=== Assignment ===
Rewrite the source text of the items below, replacing every occurrence of "question mark" with "interrogation point" and changing nothing else. Leave the pictures out of your answer.

=== The input ===
————————
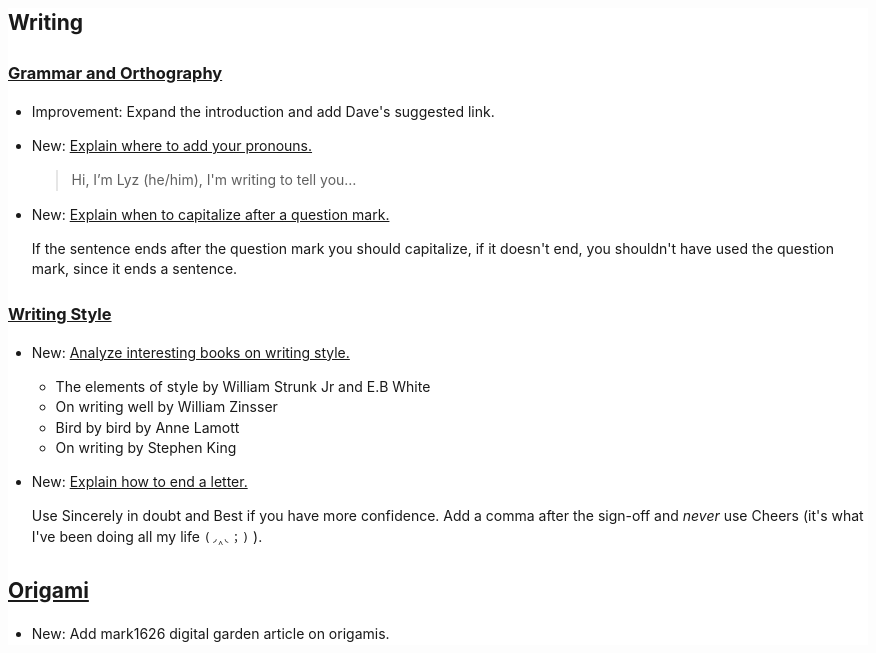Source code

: ## Writing

### [Grammar and Orthography](orthography.md)

* Improvement: Expand the introduction and add Dave's suggested link.
* New: [Explain where to add your pronouns.](orthography.md#where-to-add-your-pronouns)

    > Hi, I’m Lyz (he/him), I'm writing to tell you…

* New: [Explain when to capitalize after a question mark.](orthography.md#when-to-capitalize-after-a-question-mark)

    If the sentence ends after the question mark you should capitalize, if
    it
    doesn't end, you shouldn't have used the question mark, since it ends
    a sentence.

### [Writing Style](writing_style.md)

* New: [Analyze interesting books on writing style.](writing_style.md#writing-style-books)

    * The elements of style by William Strunk Jr and E.B White
    * On writing well by William Zinsser
    * Bird by bird by Anne Lamott
    * On writing by Stephen King

* New: [Explain how to end a letter.](writing_style.md#how-to-end-a-letter)

    Use Sincerely in doubt and Best if you have more confidence. Add a comma
    after the sign-off and *never* use Cheers (it's what I've been doing all
    my life `(◞‸◟；)` ).

## [Origami](origami.md)

* New: Add mark1626 digital garden article on origamis.
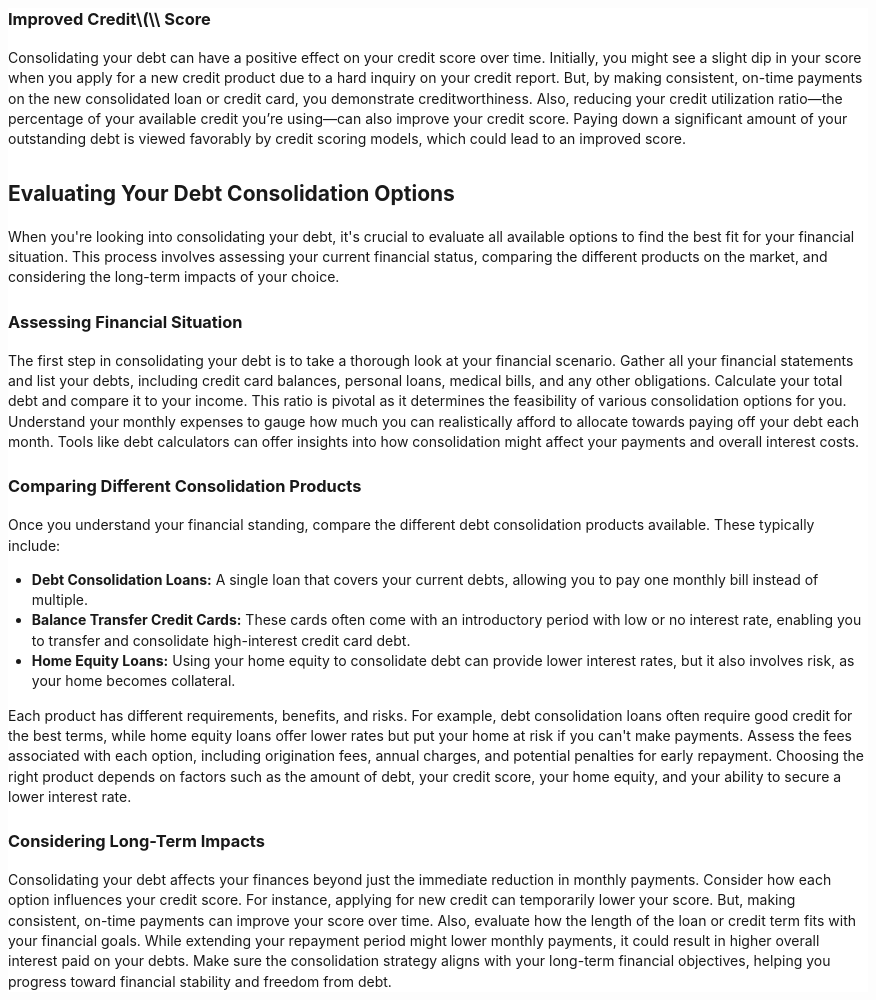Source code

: ### Improved Credit\\(\\\\ Score

Consolidating your debt can have a positive effect on your credit score over time. Initially, you might see a slight dip in your score when you apply for a new credit product due to a hard inquiry on your credit report. But, by making consistent, on-time payments on the new consolidated loan or credit card, you demonstrate creditworthiness. Also, reducing your credit utilization ratio—the percentage of your available credit you’re using—can also improve your credit score. Paying down a significant amount of your outstanding debt is viewed favorably by credit scoring models, which could lead to an improved score.

Evaluating Your Debt Consolidation Options
------------------------------------------

When you're looking into consolidating your debt, it's crucial to evaluate all available options to find the best fit for your financial situation. This process involves assessing your current financial status, comparing the different products on the market, and considering the long-term impacts of your choice.

### Assessing Financial Situation

The first step in consolidating your debt is to take a thorough look at your financial scenario. Gather all your financial statements and list your debts, including credit card balances, personal loans, medical bills, and any other obligations. Calculate your total debt and compare it to your income. This ratio is pivotal as it determines the feasibility of various consolidation options for you. Understand your monthly expenses to gauge how much you can realistically afford to allocate towards paying off your debt each month. Tools like debt calculators can offer insights into how consolidation might affect your payments and overall interest costs.

### Comparing Different Consolidation Products

Once you understand your financial standing, compare the different debt consolidation products available. These typically include:

*   **Debt Consolidation Loans:** A single loan that covers your current debts, allowing you to pay one monthly bill instead of multiple.
*   **Balance Transfer Credit Cards:** These cards often come with an introductory period with low or no interest rate, enabling you to transfer and consolidate high-interest credit card debt.
*   **Home Equity Loans:** Using your home equity to consolidate debt can provide lower interest rates, but it also involves risk, as your home becomes collateral.

Each product has different requirements, benefits, and risks. For example, debt consolidation loans often require good credit for the best terms, while home equity loans offer lower rates but put your home at risk if you can't make payments. Assess the fees associated with each option, including origination fees, annual charges, and potential penalties for early repayment. Choosing the right product depends on factors such as the amount of debt, your credit score, your home equity, and your ability to secure a lower interest rate.

### Considering Long-Term Impacts

Consolidating your debt affects your finances beyond just the immediate reduction in monthly payments. Consider how each option influences your credit score. For instance, applying for new credit can temporarily lower your score. But, making consistent, on-time payments can improve your score over time. Also, evaluate how the length of the loan or credit term fits with your financial goals. While extending your repayment period might lower monthly payments, it could result in higher overall interest paid on your debts. Make sure the consolidation strategy aligns with your long-term financial objectives, helping you progress toward financial stability and freedom from debt.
————————
=== Exercise response ===
Source code

: ## Writing

### [Grammar and Orthography](orthography.md)

* Improvement: Expand the introduction and add Dave's suggested link.
* New: [Explain where to add your pronouns.](orthography.md#where-to-add-your-pronouns)

    > Hi, I’m Lyz (he/him), I'm writing to tell you…

* New: [Explain when to capitalize after a interrogation point.](orthography.md#when-to-capitalize-after-a-question-mark)

    If the sentence ends after the interrogation point you should capitalize, if
    it
    doesn't end, you shouldn't have used the interrogation point, since it ends
    a sentence.

### [Writing Style](writing_style.md)

* New: [Analyze interesting books on writing style.](writing_style.md#writing-style-books)

    * The elements of style by William Strunk Jr and E.B White
    * On writing well by William Zinsser
    * Bird by bird by Anne Lamott
    * On writing by Stephen King

* New: [Explain how to end a letter.](writing_style.md#how-to-end-a-letter)

    Use Sincerely in doubt and Best if you have more confidence. Add a comma
    after the sign-off and *never* use Cheers (it's what I've been doing all
    my life `(◞‸◟；)` ).

## [Origami](origami.md)

* New: Add mark1626 digital garden article on origamis.
Source code

: ### Improved Credit\\(\\\\ Score

Consolidating your debt can have a positive effect on your credit score over time. Initially, you might see a slight dip in your score when you apply for a new credit product due to a hard inquiry on your credit report. But, by making consistent, on-time payments on the new consolidated loan or credit card, you demonstrate creditworthiness. Also, reducing your credit utilization ratio—the percentage of your available credit you’re using—can also improve your credit score. Paying down a significant amount of your outstanding debt is viewed favorably by credit scoring models, which could lead to an improved score.

Evaluating Your Debt Consolidation Options
------------------------------------------

When you're looking into consolidating your debt, it's crucial to evaluate all available options to find the best fit for your financial situation. This process involves assessing your current financial status, comparing the different products on the market, and considering the long-term impacts of your choice.

### Assessing Financial Situation

The first step in consolidating your debt is to take a thorough look at your financial scenario. Gather all your financial statements and list your debts, including credit card balances, personal loans, medical bills, and any other obligations. Calculate your total debt and compare it to your income. This ratio is pivotal as it determines the feasibility of various consolidation options for you. Understand your monthly expenses to gauge how much you can realistically afford to allocate towards paying off your debt each month. Tools like debt calculators can offer insights into how consolidation might affect your payments and overall interest costs.

### Comparing Different Consolidation Products

Once you understand your financial standing, compare the different debt consolidation products available. These typically include:

*   **Debt Consolidation Loans:** A single loan that covers your current debts, allowing you to pay one monthly bill instead of multiple.
*   **Balance Transfer Credit Cards:** These cards often come with an introductory period with low or no interest rate, enabling you to transfer and consolidate high-interest credit card debt.
*   **Home Equity Loans:** Using your home equity to consolidate debt can provide lower interest rates, but it also involves risk, as your home becomes collateral.

Each product has different requirements, benefits, and risks. For example, debt consolidation loans often require good credit for the best terms, while home equity loans offer lower rates but put your home at risk if you can't make payments. Assess the fees associated with each option, including origination fees, annual charges, and potential penalties for early repayment. Choosing the right product depends on factors such as the amount of debt, your credit score, your home equity, and your ability to secure a lower interest rate.

### Considering Long-Term Impacts

Consolidating your debt affects your finances beyond just the immediate reduction in monthly payments. Consider how each option influences your credit score. For instance, applying for new credit can temporarily lower your score. But, making consistent, on-time payments can improve your score over time. Also, evaluate how the length of the loan or credit term fits with your financial goals. While extending your repayment period might lower monthly payments, it could result in higher overall interest paid on your debts. Make sure the consolidation strategy aligns with your long-term financial objectives, helping you progress toward financial stability and freedom from debt.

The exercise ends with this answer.